Australian businessman

Hans Hulsbosch is an Australian brand designer, responsible for the development of many of Australia's leading brand identities including Qantas, the Woolworths conglomerate, and Virgin Australia. In 1982, he pioneered the concept of combining brand, brand strategy and product development.

== History ==
Hans Hulsbosch was born in Valkenswaard, The Netherlands. He studied at the School of Graphic Design, Eindhoven and was offered his first job as a packaging designer at Willem II. In the early 1970's he moved to Amsterdam, where he worked for the design group Ten Cate Bergmans and advertising agency Leo Burnett. In 1975 he and his wife Marianne moved to Wellington, New Zealand, where he worked for several advertising agencies. In 1979 he moved to Sydney, Australia, and became Creative Director for advertising agency Clemenger BBDO. In the late 1970's and early 1980's Hans pioneered the concept of branding in Australia, being the first to combine brand strategy, brand identity and brand management. In 1982 he started his own brand agency and has created numerous award-winning, iconic brand identities and advertising campaigns.

== Work ==
When Hans started his own agency he contracted himself to several advertising agencies and created the Tia Maria 'Gold and Brown' television commercial, which became Australia's first global campaign and won the 'Facts tv commercial of the year award' in 1984. Other 'campaigns of the year awards' included Campari's "Who's that drinking Campari?" and the Hoover 10second television advertisements. His first own major client was Qantas followed by Sitmar Cruises (P&O). He has created many of Australia's iconic brands such as the Qantas 'flying kangaroo', Woolworths, ABC Kids, Taronga Zoo, The MLC 'Nest Egg', Perpetual, The Australian Ballet, Free TV Australia, Football Federation of Australia, P&O, Nylex and Foxtel. He and his company have also designed many of Australia's leading packaging brands such as 'Thins' for Arnotts, 'Windex' and 'Toilet Duck' for SC Johnson, 'Dettol', 'UV Triple Guard', 'Exit Mould' and 'Disprin' for Reckitt Benkiser, 'Kleenex Tissues' and 'Huggies' for Kimberly-Clark, 'Wild Oats' for Oatley Family Wines and Coles Own Brand.

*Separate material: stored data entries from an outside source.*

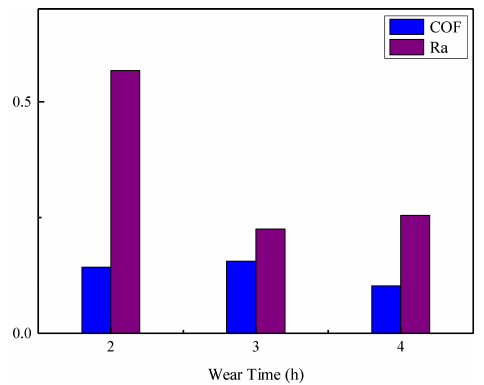
Figure 15. The COF and surface roughness for different wear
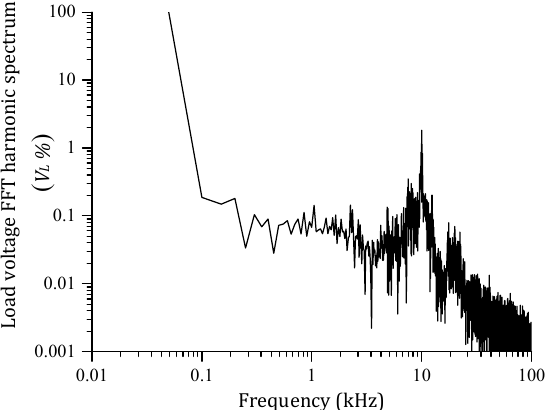
Figure 14. House load current FFT harmonic spectrum at 2 kW.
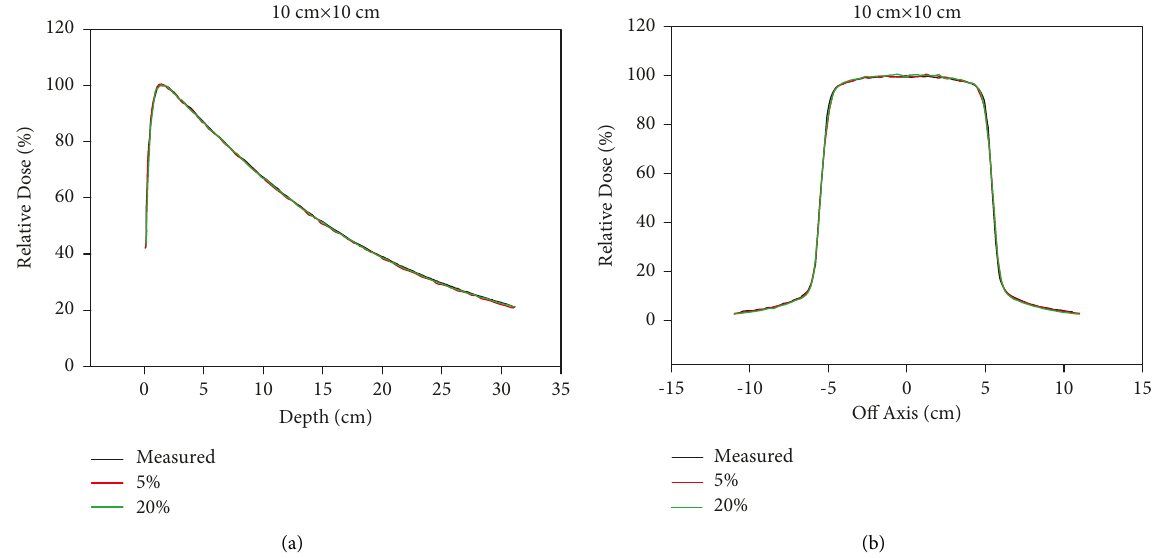
Figure 6: (a) The influence of the energy spread of incident electrons on PDDs for 10 × 10cm 2 field. (b) The influence of energy spread of incident electron on OARs for 10 × 10cm 2 field at 10 cm depth. Red curve represents the dose curve when the energy spread is 5%, the green curve represents the dose curve when the angular divergency is 20%, and the black curve represents the measured dose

Hulsbosch has also created identities for pro bono clients such as Taronga and Dubbo Zoo, The University of Sydney, The Children's Medical Research institute, The Kidney Foundation, Meals on Wheels, The Bobby Goldsmith Foundation and The McGrath Foundation.

Hulsbosch has an extensive internship program to give young and upcoming designers the opportunity to experience brand agency culture and client projects.

Current clients include Tennis Australia, Virgin Australia, Apple, ABC, Rebel Sport, Supercars, Coles, Taronga Zoo, Technology One, IAG, Football Federation of Australia, Dexus, Allens Linklaters, Santos, Bluescope, 7 West Media, SBS and National Intermodal.

== Awards ==
Hulsbosch has won many national and international design and advertising awards. Between 1982 and 1984 he won several major international advertising awards for Tia Maria, Campari, Pizza Hut and Hoover. In 1998 he won the gold Mobius award for Thins Potato Chips packaging. In 2008, the identity for Qantas was chosen as one of the 10 best identities in the world at the Cannes Lions International Festival of Creativity and received a Mobius Award in the UK for his Woolworths Australia work. In 2009, Brandchannel ranked the Woolworths logo 'the best in Australia'. In 2012, the Australian Marketing magazine chose Woolworths and Qantas in the top 5 best Australian logos of all time. Hans Hulsbosch has been voted best small business entrepreneur in NSW and his agency has been awarded the Telstra Best Small Business Award, Hulsbosch has won the Adnews Specialist Agency of the Year Award 3 times since 2009.